The weather had been awful all week to the point that many areas had suffered flash floods. We knew we’d have to visit the boat at the weekend to check she was still dry and likely slacken the mooring lines. Little did we know it would turn into such an unexpected weekend.
Sat in the office on Friday morning people were talking about the forecast for the weekend being so good. The weather had been a common topic all week and looking out of the window at the hail storm currently giving us a pounding you could see why. Nevertheless I checked the met office application on the phone and was surprised to see bright sunshine symbols predicting good weather over the weekend.
By the time October arrives you have to make the most of the good weekends as they tend to be few and far between so I phoned the crew and told her to pack for the weekend. I finished work at lunchtime and we drove to the marina. The plan was to spend Friday night on board to get an early start on Saturday and make the most of the promised sunshine.
Arriving at the marina I was pleased to see that some kind soul had already slackened our ropes for us and the canal did look as high as I’d ever seen it before. Unfortunately this was probably done by the same person tasked with power washing the jetties who had also managed to blast off paint from one of our rubbing stakes. Another job added to this winter’s to-do list.
We moved across the basin to tie up outside the Canal Turn Pub and I enjoyed an afternoon fishing until the heavens opened once again forcing us to close up the boat and hibernate. The rain lifted long enough for us to walk into town for an enjoyable chippy tea before the sun set and the cold night air forced us inside. At this point it was hard to imagine things improving very much as thunder and lightning lit up the sky. We were considering abandoning the trip but once we lit the fire the boat soon became snug and we even forsook the visit to the pub and opened a bottle and watched TV instead.

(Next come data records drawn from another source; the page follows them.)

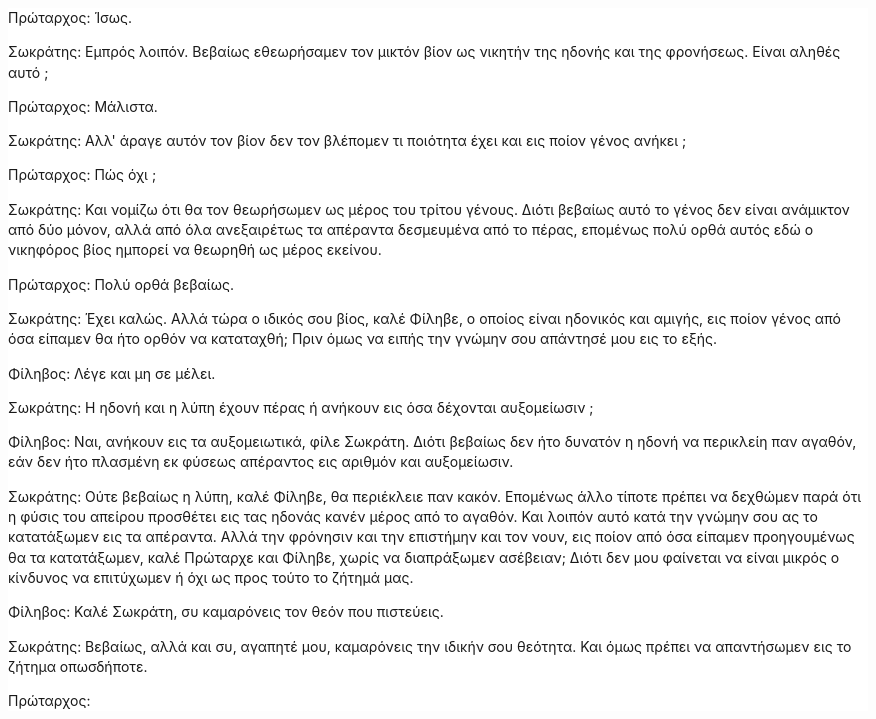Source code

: Πρώταρχος:
Ίσως.

Σωκράτης:
Εμπρός λοιπόν. Βεβαίως εθεωρήσαμεν τον μικτόν βίον ως νικητήν της
ηδονής και της φρονήσεως. Είναι αληθές αυτό ;

Πρώταρχος:
Μάλιστα.

Σωκράτης:
Αλλ' άραγε αυτόν τον βίον δεν τον βλέπομεν τι ποιότητα έχει και εις
ποίον γένος ανήκει ;

Πρώταρχος:
Πώς όχι ;

Σωκράτης:
Και νομίζω ότι θα τον θεωρήσωμεν ως μέρος του τρίτου γένους. Διότι
βεβαίως αυτό το γένος δεν είναι ανάμικτον από δύο μόνον, αλλά από όλα
ανεξαιρέτως τα απέραντα δεσμευμένα από το πέρας, επομένως πολύ ορθά
αυτός εδώ ο νικηφόρος βίος ημπορεί να θεωρηθή ως μέρος εκείνου.

Πρώταρχος:
Πολύ ορθά βεβαίως.

Σωκράτης:
Έχει καλώς. Αλλά τώρα ο ιδικός σου βίος, καλέ Φίληβε, ο οποίος είναι
ηδονικός και αμιγής, εις ποίον γένος από όσα είπαμεν θα ήτο ορθόν να
καταταχθή; Πριν όμως να ειπής την γνώμην σου απάντησέ μου εις το εξής.

Φίληβος:
Λέγε και μη σε μέλει.

Σωκράτης:
Η ηδονή και η λύπη έχουν πέρας ή ανήκουν εις όσα δέχονται αυξομείωσιν ;

Φίληβος:
Ναι, ανήκουν εις τα αυξομειωτικά, φίλε Σωκράτη. Διότι βεβαίως δεν ήτο
δυνατόν η ηδονή να περικλείη παν αγαθόν, εάν δεν ήτο πλασμένη εκ φύσεως
απέραντος εις αριθμόν και αυξομείωσιν.

Σωκράτης:
Ούτε βεβαίως η λύπη, καλέ Φίληβε, θα περιέκλειε παν κακόν. Επομένως
άλλο τίποτε πρέπει να δεχθώμεν παρά ότι η φύσις του απείρου προσθέτει
εις τας ηδονάς κανέν μέρος από το αγαθόν. Και λοιπόν αυτό κατά την
γνώμην σου ας το κατατάξωμεν εις τα απέραντα. Αλλά την φρόνησιν και την
επιστήμην και τον νουν, εις ποίον από όσα είπαμεν προηγουμένως θα τα
κατατάξωμεν, καλέ Πρώταρχε και Φίληβε, χωρίς να διαπράξωμεν ασέβειαν;
Διότι δεν μου φαίνεται να είναι μικρός ο κίνδυνος να επιτύχωμεν ή όχι
ως προς τούτο το ζήτημά μας.

Φίληβος:
Καλέ Σωκράτη, συ καμαρόνεις τον θεόν που πιστεύεις.

Σωκράτης:
Βεβαίως, αλλά και συ, αγαπητέ μου, καμαρόνεις την ιδικήν σου θεότητα.
Και όμως πρέπει να απαντήσωμεν εις το ζήτημα οπωσδήποτε.

Πρώταρχος:

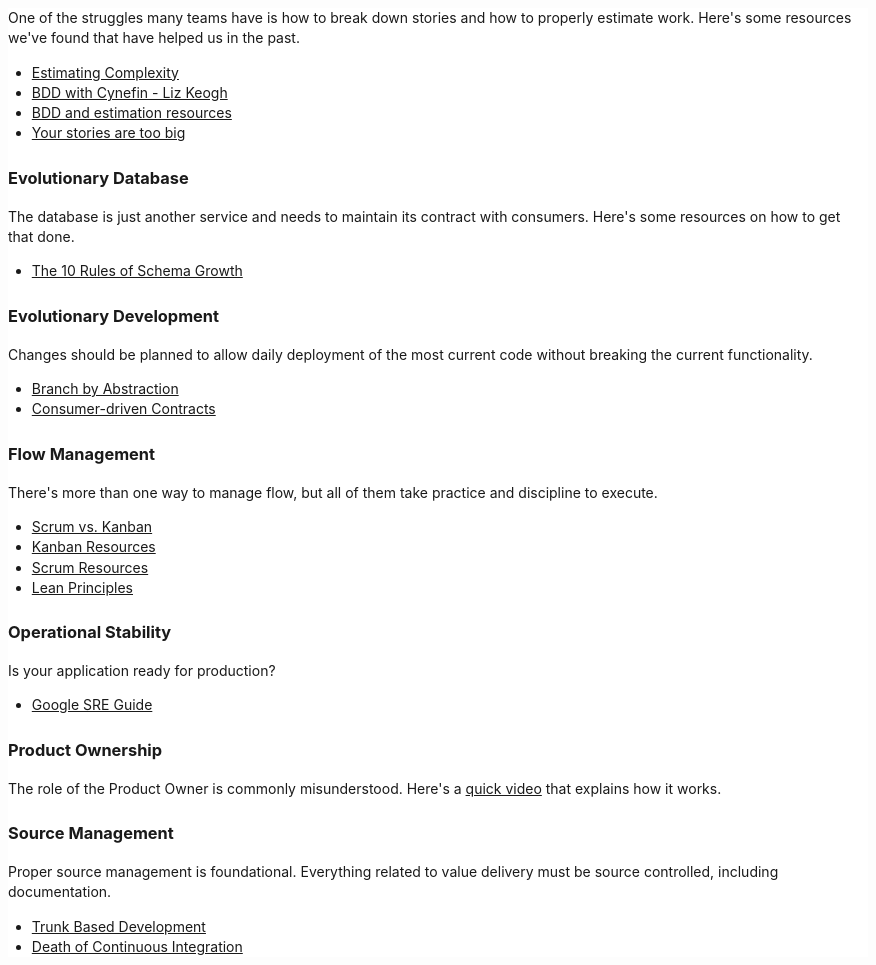 One of the struggles many teams have is how to break down stories and how to properly estimate work. Here's some resources we've found that have helped us in the past.

- [Estimating Complexity](https://lizkeogh.com/2013/07/21/estimating-complexity/)
- [BDD with Cynefin - Liz Keogh](https://www.youtube.com/watch?v=hD47hUQKNRA&feature=share)
- [BDD and estimation resources](https://lizkeogh.com/behaviour-driven-development/)
- [Your stories are too big](https://paulhammant.com/2012/04/24/call-to-arms-average-story-sizes-of-one-day/)

### Evolutionary Database

The database is just another service and needs to maintain its contract with consumers. Here's some resources on how to get that done.

- [The 10 Rules of Schema Growth](http://blog.datomic.com/2017/01/the-ten-rules-of-schema-growth.html)

### Evolutionary Development

Changes should be planned to allow daily deployment of the most current code without breaking the current functionality.

- [Branch by Abstraction](https://continuousdelivery.com/2011/05/make-large-scale-changes-incrementally-with-branch-by-abstraction/)
- [Consumer-driven Contracts](https://www.martinfowler.com/articles/consumerDrivenContracts.html)

### Flow Management

There's more than one way to manage flow, but all of them take practice and discipline to execute.

- [Scrum vs. Kanban](https://www.youtube.com/watch?v=rIaz-l1Kf8w_)
- [Kanban Resources](https://lizkeogh.com/category/kanban/)
- [Scrum Resources](https://lizkeogh.com/category/scrum/)
- [Lean Principles](https://www.planview.com/resources/articles/lean-principles-101)

### Operational Stability

Is your application ready for production?

- [Google SRE Guide](https://landing.google.com/sre/sre-book/toc)

### Product Ownership

The role of the Product Owner is commonly misunderstood. Here's a [quick video](https://www.youtube.com/watch?v=502ILHjX9EE) that explains how it works.

### Source Management

Proper source management is foundational. Everything related to value delivery must be source controlled, including documentation.

- [Trunk Based Development](https://trunkbaseddevelopment.com/)
- [Death of Continuous Integration](https://www.infoq.com/presentations/death-continuous-integration)

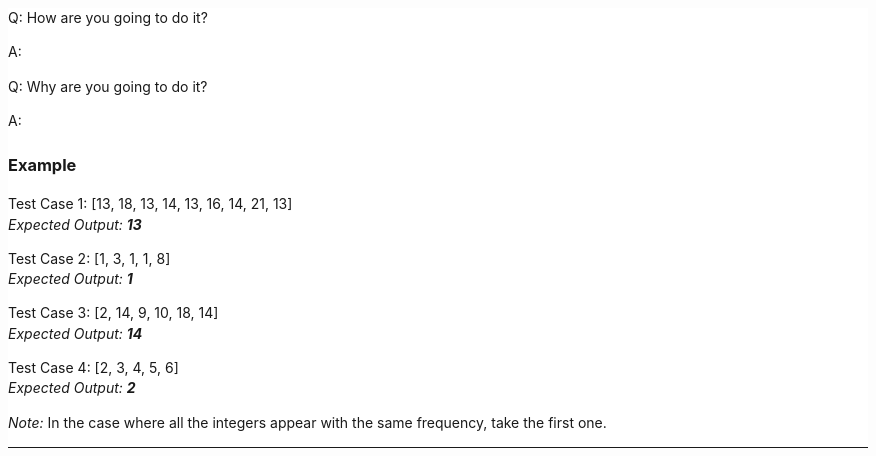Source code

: Q: How are you going to do it? 

A: 

Q: Why are you going to do it? 

A: 

### Example
Test Case 1: [13, 18, 13, 14, 13, 16, 14, 21, 13]  
*Expected Output: **13***

Test Case 2: [1, 3, 1, 1, 8]  
*Expected Output: **1***

Test Case 3: [2, 14, 9, 10, 18, 14]  
*Expected Output: **14***

Test Case 4: [2, 3, 4, 5, 6]   
*Expected Output: **2*** 

*Note:* In the case where all the integers appear with the same frequency, take the first one.

<hr>
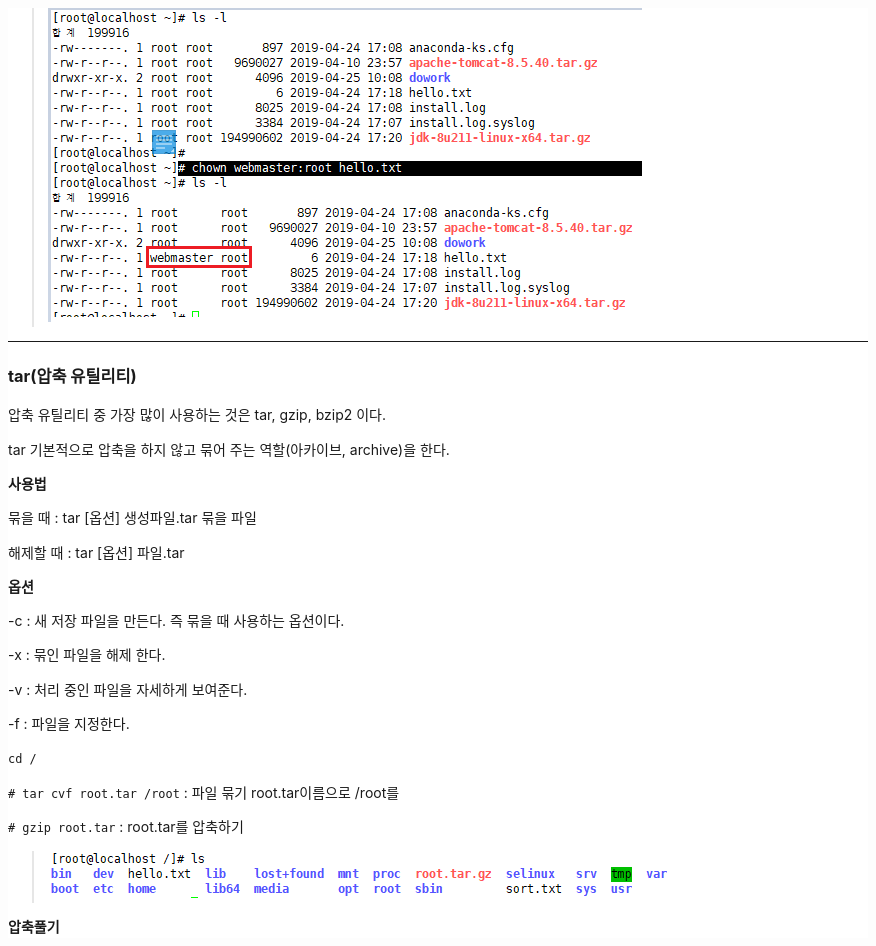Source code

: > ![1556156719731](assets/1556156719731.png)



---

### tar(압축 유틸리티)

압축 유틸리티 중 가장 많이 사용하는 것은 tar, gzip, bzip2 이다.

tar 기본적으로 압축을 하지 않고 묶어 주는 역할(아카이브, archive)을 한다.

**사용법**

묶을 때 :  tar [옵션] 생성파일.tar 묶을 파일

해제할 때 : tar [옵션] 파일.tar 

**옵션**

-c : 새 저장 파일을 만든다. 즉 묶을 때 사용하는 옵션이다.

-x : 묶인 파일을 해제 한다. 

-v : 처리 중인 파일을 자세하게 보여준다. 

-f : 파일을 지정한다.

`cd /`

`# tar cvf root.tar /root`   :  파일 묶기 root.tar이름으로 /root를

`# gzip root.tar`   : root.tar를 압축하기

> ![1556156942906](assets/1556156942906.png)

**압축풀기**
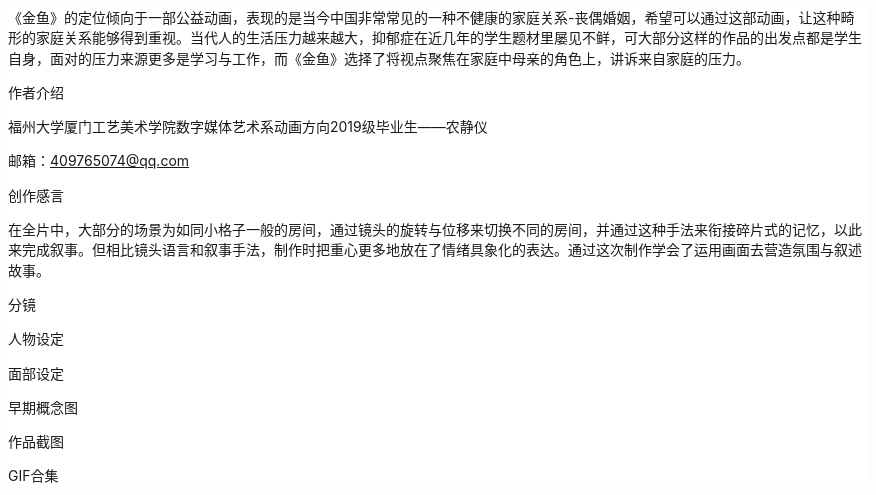 
《金鱼》的定位倾向于一部公益动画，表现的是当今中国非常常见的一种不健康的家庭关系-丧偶婚姻，希望可以通过这部动画，让这种畸形的家庭关系能够得到重视。当代人的生活压力越来越大，抑郁症在近几年的学生题材里屡见不鲜，可大部分这样的作品的出发点都是学生自身，面对的压力来源更多是学习与工作，而《金鱼》选择了将视点聚焦在家庭中母亲的角色上，讲诉来自家庭的压力。




作者介绍




福州大学厦门工艺美术学院数字媒体艺术系动画方向2019级毕业生——农静仪




邮箱：409765074@qq.com




创作感言




在全片中，大部分的场景为如同小格子一般的房间，通过镜头的旋转与位移来切换不同的房间，并通过这种手法来衔接碎片式的记忆，以此来完成叙事。但相比镜头语言和叙事手法，制作时把重心更多地放在了情绪具象化的表达。通过这次制作学会了运用画面去营造氛围与叙述故事。




分镜







人物设定







面部设定







早期概念图







作品截图







GIF合集







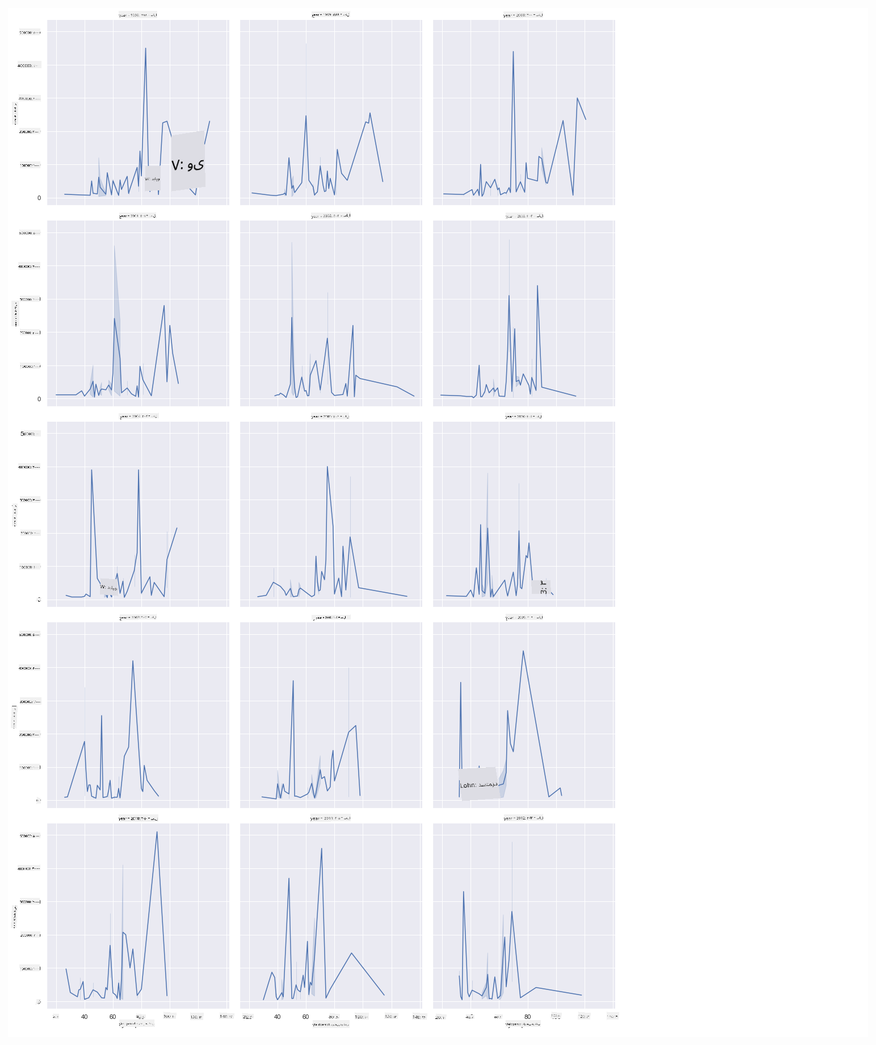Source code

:![facet grid](../../../../translated_images/facet.6a34851dcd540050dcc0ead741be35075d776741668dd0e42f482c89b114c217.fa.png)

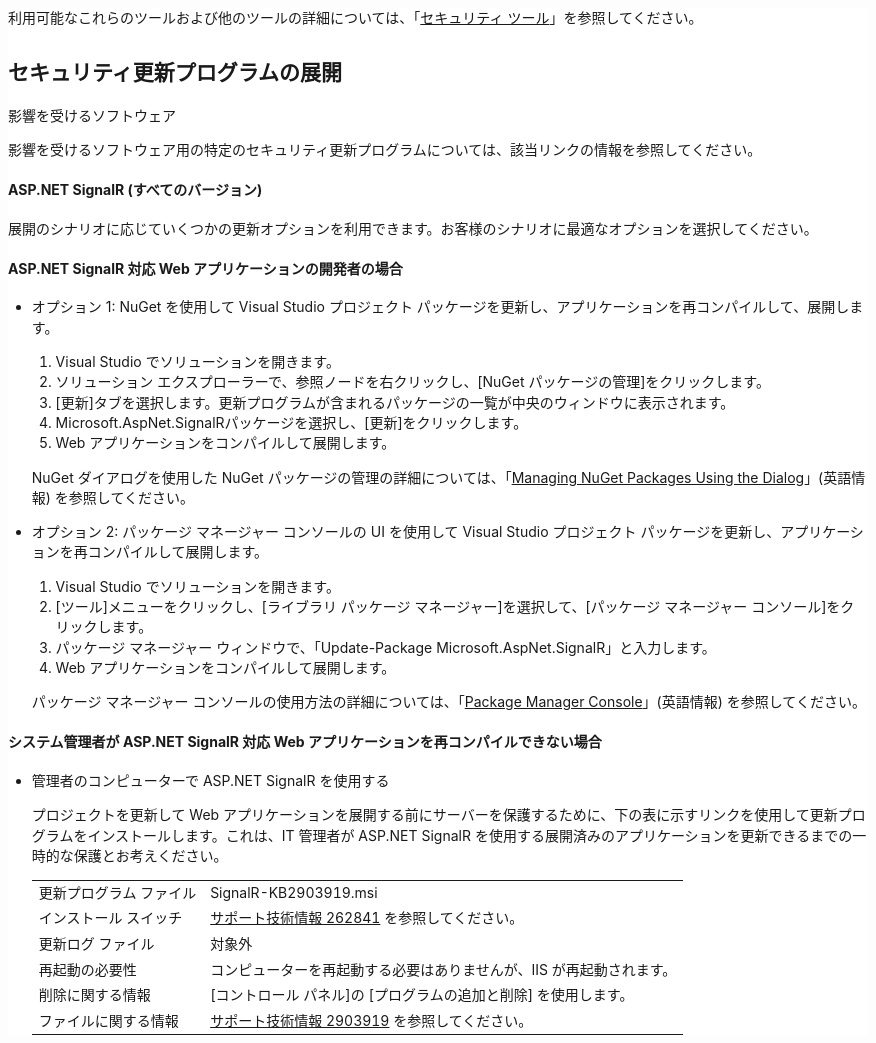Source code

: 利用可能なこれらのツールおよび他のツールの詳細については、「[セキュリティ ツール](http://technet.microsoft.com/ja-jp/security/cc297183)」を参照してください。

セキュリティ更新プログラムの展開
--------------------------------

<span></span>
影響を受けるソフトウェア

影響を受けるソフトウェア用の特定のセキュリティ更新プログラムについては、該当リンクの情報を参照してください。

#### ASP.NET SignalR (すべてのバージョン)

展開のシナリオに応じていくつかの更新オプションを利用できます。お客様のシナリオに最適なオプションを選択してください。

#### ASP.NET SignalR 対応 Web アプリケーションの開発者の場合

-   オプション 1: NuGet を使用して Visual Studio プロジェクト パッケージを更新し、アプリケーションを再コンパイルして、展開します。

    1.  Visual Studio でソリューションを開きます。
    2.  ソリューション エクスプローラーで、参照ノードを右クリックし、\[NuGet パッケージの管理\]をクリックします。
    3.  \[更新\]タブを選択します。更新プログラムが含まれるパッケージの一覧が中央のウィンドウに表示されます。
    4.  Microsoft.AspNet.SignalRパッケージを選択し、\[更新\]をクリックします。
    5.  Web アプリケーションをコンパイルして展開します。

    NuGet ダイアログを使用した NuGet パッケージの管理の詳細については、「[Managing NuGet Packages Using the Dialog](http://docs.nuget.org/docs/start-here/managing-nuget-packages-using-the-dialog)」(英語情報) を参照してください。

-   オプション 2: パッケージ マネージャー コンソールの UI を使用して Visual Studio プロジェクト パッケージを更新し、アプリケーションを再コンパイルして展開します。

    1.  Visual Studio でソリューションを開きます。
    2.  \[ツール\]メニューをクリックし、\[ライブラリ パッケージ マネージャー\]を選択して、\[パッケージ マネージャー コンソール\]をクリックします。
    3.  パッケージ マネージャー ウィンドウで、「Update-Package Microsoft.AspNet.SignalR」と入力します。
    4.  Web アプリケーションをコンパイルして展開します。

    パッケージ マネージャー コンソールの使用方法の詳細については、「[Package Manager Console](http://docs.nuget.org/docs/start-here/using-the-package-manager-console)」(英語情報) を参照してください。

#### システム管理者が ASP.NET SignalR 対応 Web アプリケーションを再コンパイルできない場合

-   管理者のコンピューターで ASP.NET SignalR を使用する

    プロジェクトを更新して Web アプリケーションを展開する前にサーバーを保護するために、下の表に示すリンクを使用して更新プログラムをインストールします。これは、IT 管理者が ASP.NET SignalR を使用する展開済みのアプリケーションを更新できるまでの一時的な保護とお考えください。

    |                         |                                                                                             |
    |-------------------------|---------------------------------------------------------------------------------------------|
    | 更新プログラム ファイル | SignalR-KB2903919.msi                                                                       |
    | インストール スイッチ   | [サポート技術情報 262841](http://support.microsoft.com/kb/262841/ja) を参照してください。   |
    | 更新ログ ファイル       | 対象外                                                                                      |
    | 再起動の必要性          | コンピューターを再起動する必要はありませんが、IIS が再起動されます。                        |
    | 削除に関する情報        | \[コントロール パネル\]の \[プログラムの追加と削除\] を使用します。                         |
    | ファイルに関する情報    | [サポート技術情報 2903919](http://support.microsoft.com/kb/2903919/ja) を参照してください。 |
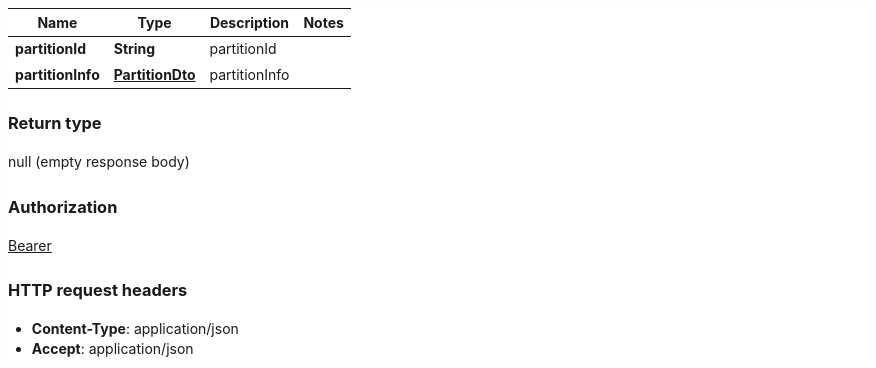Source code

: Name | Type | Description  | Notes
------------- | ------------- | ------------- | -------------
 **partitionId** | **String**| partitionId | 
 **partitionInfo** | [**PartitionDto**](PartitionDto.md)| partitionInfo | 

### Return type

null (empty response body)

### Authorization

[Bearer](../README.md#Bearer)

### HTTP request headers

 - **Content-Type**: application/json
 - **Accept**: application/json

Saturday morning was glorious. It was still chilly but the sun shone, the clouds had disappeared and the air was still. We set off and motored at a very sedate pace up to the terminus at Tewitfield. The canal is taking on its autumnal hues and the trip was a delight. We never saw another moving boat and practically had our pick of moorings when we arrived in time for a late lunch. The only boats we saw moving that day came later that afternoon when the weekend hire boats exited Tewitfield marina.
Once again we forsook the visit to the pub and opened a bottle and watched TV. But this time, instead of shutting out the night we had the pleasure of seeing the orange and red hues of a lovely sunset through the windows of the boat and we were so glad we hadn’t abandoned ship the previous evening.
Incredibly, Sunday was an even better day and as we say on the back of the boat enjoying our morning cuppa we watched a small colourful flotilla of canoes pass by and head off south. Our usual Sunday morning ritual at Tewitfield involves the Greenlands car boot sale and lunch at Wellies Café. But watching the canoes pass by made us itch to get moving and repeat the pleasures of the previous day.
We set off after the canoes but with the engine barely above tickover we didn’t catch up with them until they stopped beyond Kellet Lane just before Carnforth. The canal was like a millpond and the towpath busy with walkers, but still we only passed a couple of moving boats. We were entertained many times by the flashing iridescent blue streaks of the kingfishers as they darted along just an inch or so above the mirror like surface of the canal.
We reached Carnforth basin for lunch and moored up. The basin was busy with both people and boats coming in for a pub lunch or out of the marina for a day trip. After lunch we sought refuge at quieter mooring further down in Bolton-le-Sands for the rest of the afternoon before tagging onto the end of a returning convoy back to the marina after a most excellent and unexpected weekend.